Hieroglyphics in my Memo field

N

Nona

This group has pulled me out of trouble several times, and I hope at least
once more!
On a table in my new database, I have a memo field for comments. While no
data has actually been entered, the report that displays the comments shows
about 1/4 inch of strange-looking type at the beginning of the comment
section.

As a test, I entered a few words, and that did not display at all - just the
hieroglyphics. Thinking that the field was corrupt, I created a new table,
then copied and pasted all the data from the old table into the new one.
Except I did not copy the comment field from the old table. However, I still
get the same result. It will not print an actual statement that is showing on
the table. Very strange!

Any idea what could cause this, and how I can fix it?

Thanks,
 
A

a a r o n . k e m p f

it's called database corruption!!!! Ding-Ding-Ding!!

I'd guess that you have 'too many people' or 'too many records' for
Access to use reliably.

it's best to move to SQL Server in order to prevent these problems
 
P

Pete D.

As you didn't bring the old memo into the new datafile I would carefully
inspect the source for the report, query/vba/sql if involved, memo field
formating on the report and check the report in design view.
 
N

Nona

Thanks for your suggestions. I had assumed the problem was with the table,
but after I created a new query, it works perfectly!

Thank You!
 
P

Pete D.

Great, take care, Pete
Nona said:
Thanks for your suggestions. I had assumed the problem was with the table,
but after I created a new query, it works perfectly!

Thank You!
 
A

Arvin Meyer [MVP]

It most likely was corruption, and I'd do several Compact and Repair
operations, then I would import everything into a new clean empty database.

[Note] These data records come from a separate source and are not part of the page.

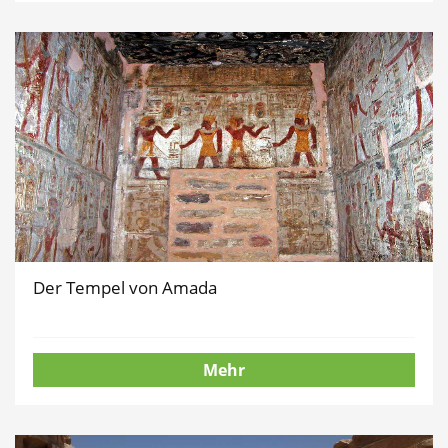
Der Tempel von Amada
Mehr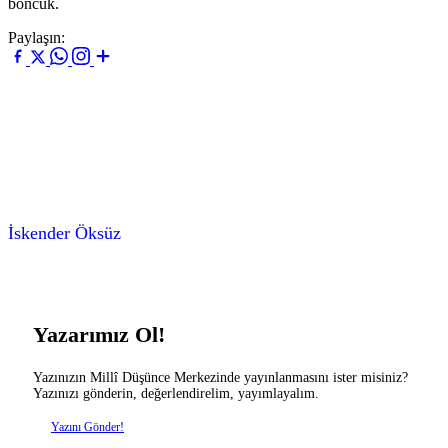
boncuk.
Paylaşın:
İskender Öksüz
Yazarımız Ol!
Yazınızın Millî Düşünce Merkezinde yayınlanmasını ister misiniz?
Yazınızı gönderin, değerlendirelim, yayımlayalım.
Yazını Gönder!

Memo fields are the first to corrupt because they are OLE fields and the
data is actually stored in a different area of the database. Since they are
stored in a different area of the database, any interruption during a write,
can dislocated the pointer which is an index.

It is a good idea to store memo field data in its own table with a primary
key connection to the main table. That way, the worst that will ever happen
is that you will lose just the memo data, and not the entire row or table,
or in a worst case scenario, the entire database.